**文書の抜粋**
######
あとは GitHub の登場によって、Google 検索にはちょっと登場しにくい「GitHub Issues」などでのやり取りが増えたのかもしれない。全く検索にヒットしないワケではないのだが、どうもスター数か何かで Google のインデックスに載るかどうかが決まっているらしく、不人気なリポジトリの Issue はすぐには検索結果に出てこなかったりする。

ウェブサービスは乱立し、その代わりに個人で所有するブログというモノは段々と少なくなっていき、Google で包括的に検索するのではなく、GitHub や Twitter や Facebook など、各種ウェブサービス内に設置された検索窓で検索する方が、より目的の情報を拾いやすい、という状況が出始めてきたと思っている。


そしてこの2024年現在。ココ数年で Discord、Telegram、WhatsApp など、クローズド前提で、通信の秘匿性が高いようなツールが台頭してきた。Tor ネットワークに閉じられていた「ダークウェブ」の一部が、ウェブサービスのプラットフォームという殻に若干守られる形で、表層に出てきた印象だろうか。決して悪用するばかりではないのだが、「勝手知ったるメンツだけで集まってワイワイやる場所」を気軽に作れる、というのがウケているようだ。

というのも、Twitter や YouTube はほとんど全員がアカウントを持つようになり、スパムや迷惑アカウントも増え、鍵をかけずに運用しているとノイズが多く混じるようになってきた。仲間内の冗談のつもりで「俺はコロナ (ビールを頼ん) だ」 と言っただけで捕まってしまったり、全くの外野から余計な口出しをされたりして、ウンザリする人が増えたのだと思う。

かといって Twitter を鍵運用したり、YouTube 動画を限定公開したりしたりしても、そうするとそのプラットフォームで活動する意味がほとんどなくなってしまう。それだったらもう直接知り合いとやり取りするよ、ということで、Slack や Discord、LINE オープンチャットのようなサービスに流れていったのかなと思う。Gravity という SNS がスマホアプリに閉じているのも、それに近いかもしれない。

さすがに電話番号を直接知られると、スパム対策が鬱陶しいし、きょうび SMS (ショートメール) でやり取りすることもないだろうから、LINE アカウントを教え合うのが「ある一定ラインを超えた仲良しの印」みたいなところだと思う。しかし別に、Discord や Telegram で集まる人達と仲が良くないという意味でもなく、特に Telegram は E2EE 機能を期待してちょっと危ないやり取りに使っている人もいるんだとか。最近 CEO 捕まっちゃったけどね。

自分も2020年前後から、日本人が多く集まる Slack ワークスペースを探してたくさん加入していた時期がある。そこにいる人達は Twitter や Nostr や Bluesky などにもアカウントを持っているのだが、特定の話題に関する密なやり取りはその Slack でしか書いていなかったりして、確かに有用な知見がクローズドな場所にだけ存在しているなーという感じがした。その人達が故意に情報を隠そうとしているワケではなく、「身内とのやり取りが一番スムーズなツールを使っているだけ」という印象が強かったのだが、結果的には「有益な情報が表に出てこない」状況が出来上がっていた。
######
データセットのエントリ
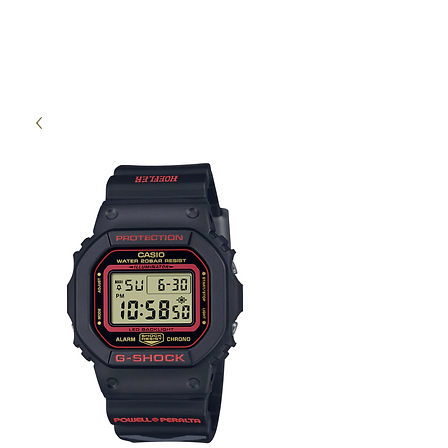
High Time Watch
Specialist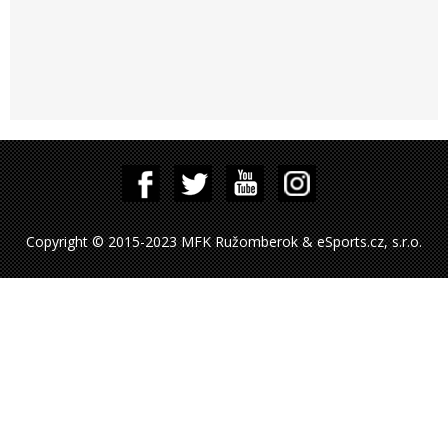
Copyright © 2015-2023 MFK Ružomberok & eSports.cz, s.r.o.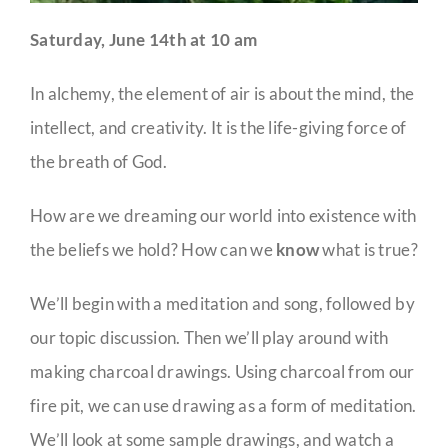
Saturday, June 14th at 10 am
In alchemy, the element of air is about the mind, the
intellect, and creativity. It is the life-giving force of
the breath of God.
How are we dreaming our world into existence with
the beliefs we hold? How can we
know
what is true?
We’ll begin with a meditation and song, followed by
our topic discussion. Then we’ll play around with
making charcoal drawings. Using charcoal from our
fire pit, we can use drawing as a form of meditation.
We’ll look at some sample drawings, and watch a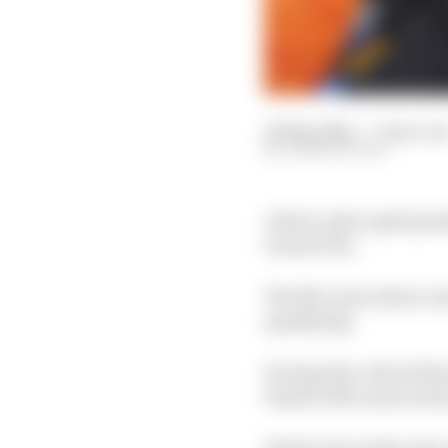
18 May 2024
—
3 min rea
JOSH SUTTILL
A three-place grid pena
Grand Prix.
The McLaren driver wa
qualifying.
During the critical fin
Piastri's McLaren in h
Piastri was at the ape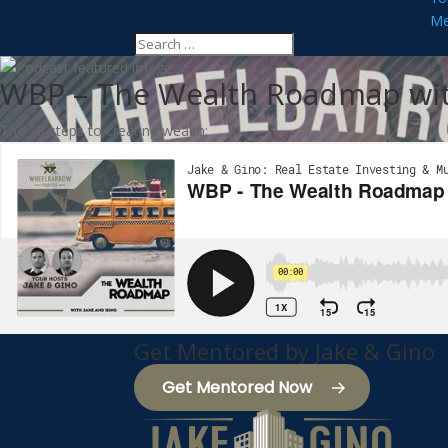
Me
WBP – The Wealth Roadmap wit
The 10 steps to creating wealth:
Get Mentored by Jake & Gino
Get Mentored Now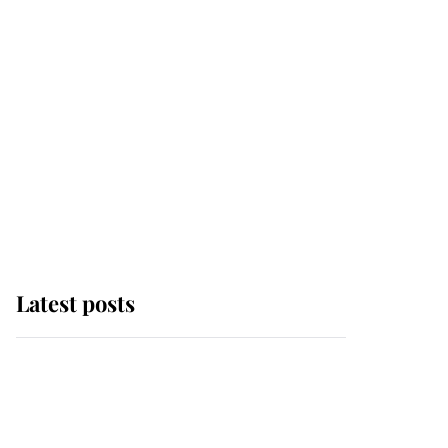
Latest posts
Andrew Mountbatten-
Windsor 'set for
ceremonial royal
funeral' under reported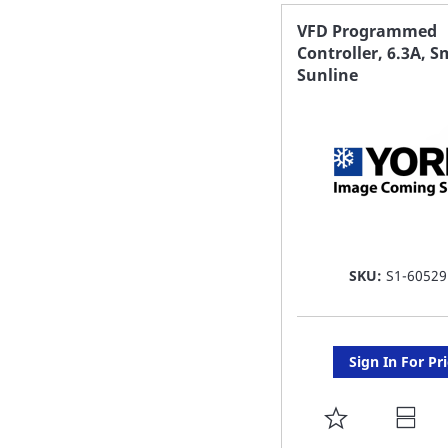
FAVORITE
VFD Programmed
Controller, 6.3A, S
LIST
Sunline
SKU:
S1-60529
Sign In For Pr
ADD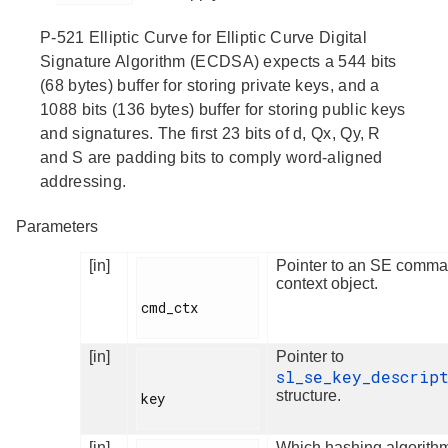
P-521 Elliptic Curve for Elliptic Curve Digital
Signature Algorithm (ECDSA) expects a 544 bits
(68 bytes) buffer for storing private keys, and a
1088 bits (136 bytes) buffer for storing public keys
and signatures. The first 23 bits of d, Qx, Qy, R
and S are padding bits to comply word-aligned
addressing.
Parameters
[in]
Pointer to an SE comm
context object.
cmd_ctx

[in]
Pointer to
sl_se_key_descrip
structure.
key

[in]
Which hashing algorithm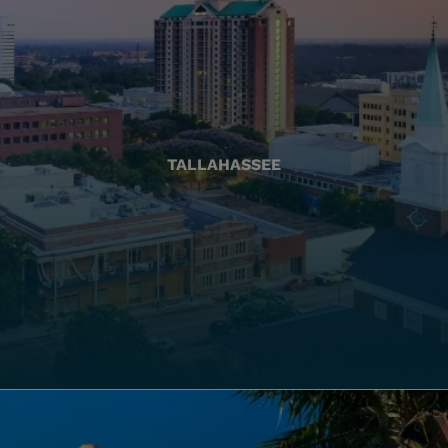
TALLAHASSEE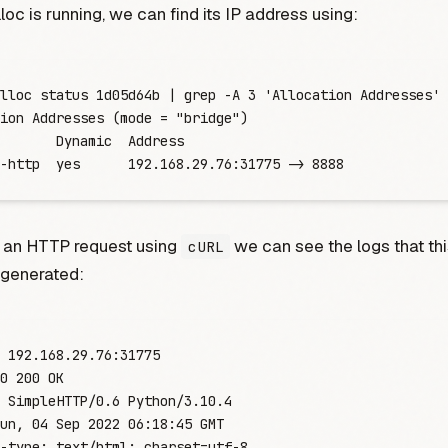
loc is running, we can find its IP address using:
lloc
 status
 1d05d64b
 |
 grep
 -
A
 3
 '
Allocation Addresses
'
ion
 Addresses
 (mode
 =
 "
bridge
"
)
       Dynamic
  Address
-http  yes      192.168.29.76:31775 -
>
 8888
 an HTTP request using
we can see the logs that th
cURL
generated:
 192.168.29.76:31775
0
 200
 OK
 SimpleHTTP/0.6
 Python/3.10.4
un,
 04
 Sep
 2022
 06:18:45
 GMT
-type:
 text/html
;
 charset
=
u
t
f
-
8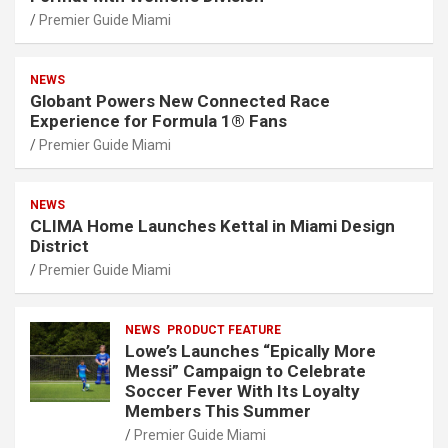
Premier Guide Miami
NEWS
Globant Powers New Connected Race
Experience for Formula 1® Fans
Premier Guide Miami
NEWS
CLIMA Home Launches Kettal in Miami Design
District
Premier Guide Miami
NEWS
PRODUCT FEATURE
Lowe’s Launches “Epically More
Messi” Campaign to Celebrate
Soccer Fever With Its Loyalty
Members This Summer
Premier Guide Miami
######
**取り組む課題**
有用な情報がクローズドな場に集まるようになったことを論じた文章について、最後の文の後から続きを書いてください。

**解答**
Discord も機能的には Slack と大して変わらないのだが、なんとなく、より Slack よりもクローズドな印象が強い気がする。何でだろう?イメージの問題なだけ?とにかく、Discord 上でのやり取りは Slack 同様に、Google 検索には表れない。


クローズドなプラットフォームでのやり取りが、どれだけ広く有益な情報であるか、という点は、また別の話としてあるかと思う。身内との雑談なんて他人は見えなくて構わないワケだし。

そしてもっというと、専門的で、有益な情報だからといって、世界に対してオープンにする必要が果たしてあるのか、というところもあるのかなーと。

たとえば予備校に通うと、有料だが、貴重な講義を短時間で聞ける。大学に入ると、そこでだけ大学教授が専門的な講義をしてくれる。これらは一般的に、世界中の人達に無料でオープンにされることはない。情報にも価値があり、それを必要としている人にだけ届けば良い、というのが、コレまでの動きなのだろう。

そう思えば、いっときのインターネットのように、何でもかんでも無料で簡単に情報が手に入るオープン性、というのは、今までにない異様な状態だったのかもしれない。それが望ましいあるべき姿のように感じていたけど、なぜ我々が無料でそんなに何でもかんでも知れる権利があったのだろうか。

だからこそ、インターネットにワクワクしたんだと思う。今までは本を買わないと知り得なかった、詳しい人に何とかアポを取って聞きに行かないと分かりっこなかった、そんな情報がネット上を漂っていて、無料で掴み取れる、それは特殊な・異常な光景だったから楽しく感じていたんだと思う。「そうであるべき時代が来た」ワケではなかったのかもしれない。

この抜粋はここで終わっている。